Refer the Share Memory section in the CUDA Programming Guide.
You can use the CUDA Runtime API cudaFuncGetAttributes with the attribute cudaFuncAttributePreferredSharedMemoryCarveout to query the shared memory carveout.
You can find the “Shared Memory Configuration Size” under Details->Launch Statistics section of Nsight Compute.
Thanks for this answer.
I’ve read the carvout and found it (-1) which means no preference
I’ve used the Launch Statistics section to read the used shared size and found it =100KB.
The question here is, why it is chosen 100KB although we need only 24 KB
what is rule for choosing the shared memory size which in-turn will affect the cache memory size and thus its performance.
and also I’m asking if there’s any method or API to read the shared memory size (not from the profiler)
The heuristic is not documented. The runtime value can be different per TPC/SM.

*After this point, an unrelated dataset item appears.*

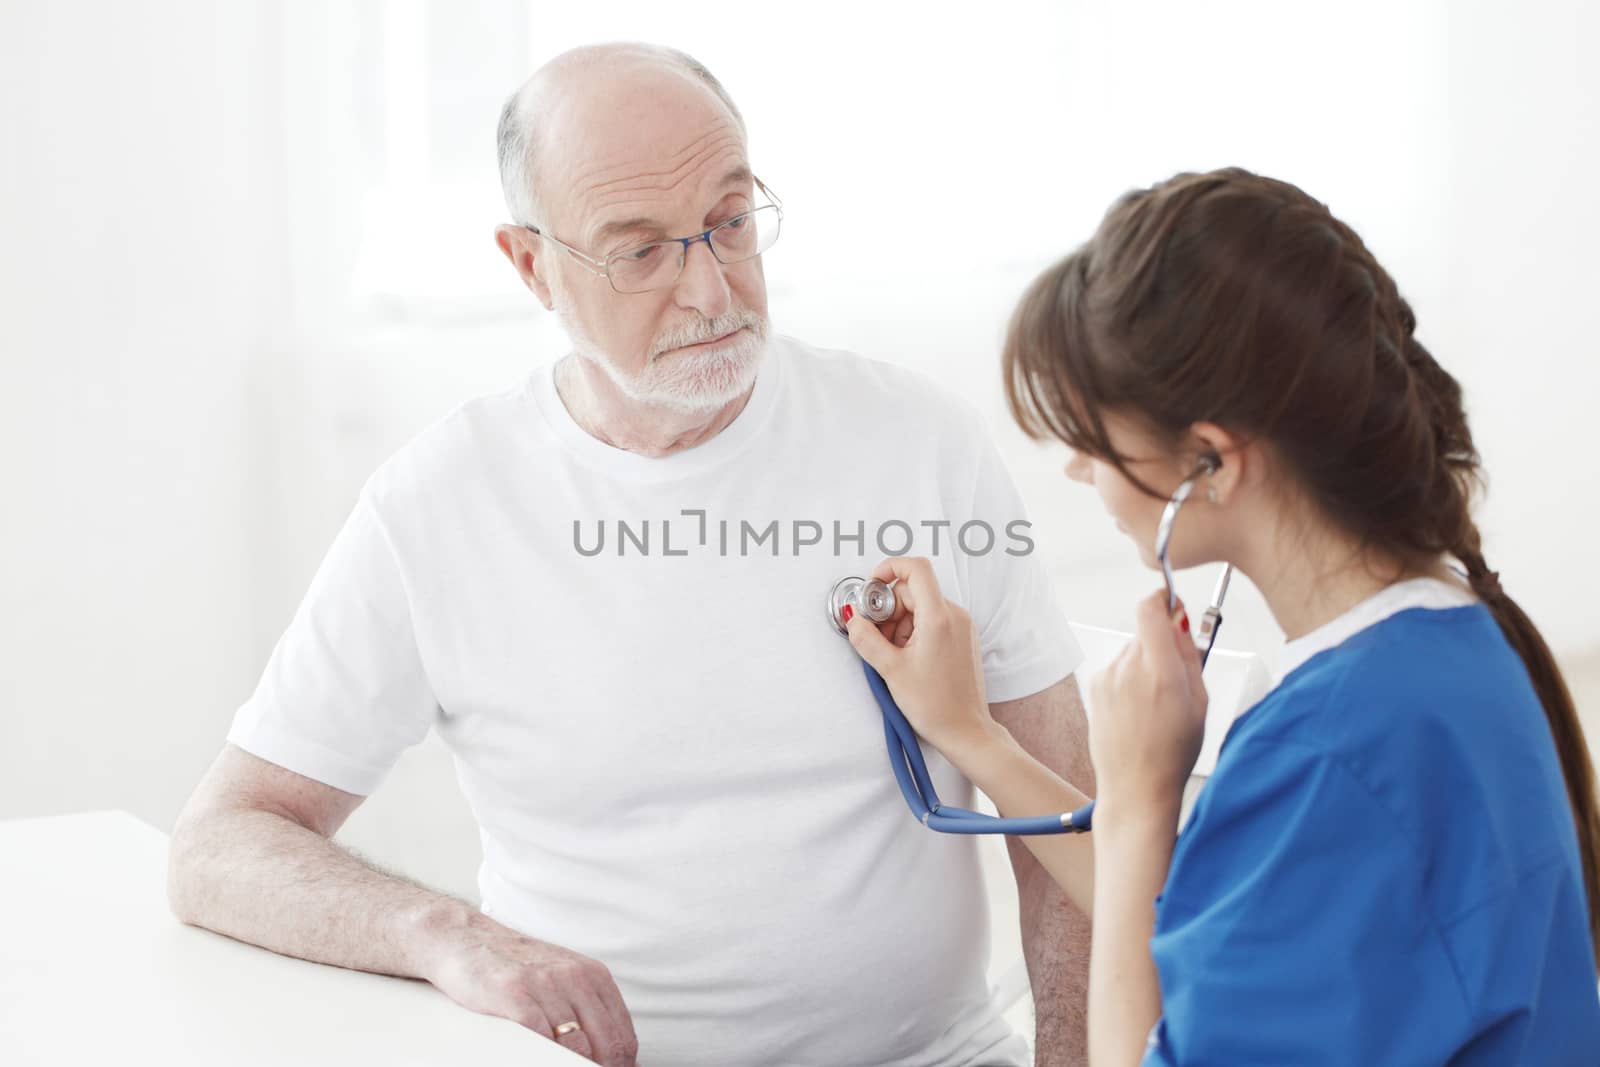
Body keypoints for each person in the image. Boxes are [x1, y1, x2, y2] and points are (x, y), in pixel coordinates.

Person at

Is the grid launch limited by occupancy to 1 thread block per SM or is the code simply limiting the grid dimensions to SM count? If the resource usage allows more than 1 thread block per SM there is a high likelihood that the driver is increasing the shared memory size to allow for multiple thread blocks per SM. In general the driver (and compiler) do not adjust to grid dimensions.
NSYS has single pass PM metrics that will show the average shared memory allocated but the configuration is not available at this time for A100. It is only available for graphics focused cards (GA10x, AD10x, …).